In January, the Gildan board issued an open letter to shareholders, “setting the record straight” regarding the motivation behind terminating Chamandy.

  • In this open letter, the board called Chamandy “disengaged,” “unstructured” and having “no credible long-term strategy and no vision for the future.”
  • It also accused him of being focused on outside personal pursuits – including the development of a golf resort in Barbados – and said retaining Chamandy would have “jeopardized the future of Gildan and destroyed shareholder value.”

To bolster its case, the Gildan board has submitted details in support of its decision and sought a third-party assessment of its governance.

  • Gildan’s board has released a timeline, beginning with a 2021 succession plan, that reportedly shows that Chamandy, despite the plan, had “no intention of leaving.”
  • The board retained Dr.
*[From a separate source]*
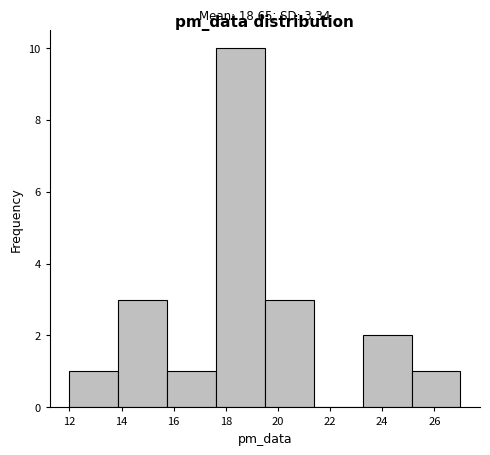

Over which range of the x-axis is the bar tallest?

17.6 to 19.6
Richard W. Leblanc, a Canadian expert on corporate governance and accountability, to produce a report analyzing its succession-planning process.

Antitrust Allegations Toward Browning West

Gildan has since accused Browning West of violating U.S. antitrust laws when purchasing Gildan shares at the end of 2023.

  • According to Gildan, Browning West didn’t notify the U.S. Federal Trade Commission and U.S. Department of Justice about the acquisition of voting securities while failing to comply with the mandatory 30-day waiting period.

“Browning West’s rapid and illegal share acquisitions were undertaken as a necessary part of its scheme to take control of the company and its board and reinstall Mr. Chamandy,” Gildan’s statement reads.

Browning West has stated that it didn’t breach any antitrust violations because it’s exempt from filing and waiting period requirements.

Browning West immediately responded to these allegations in yet another letter to shareholders, describing them as “Gildan Activewear’s efforts to deprive shareholders of an opportunity to reconstitute the board.”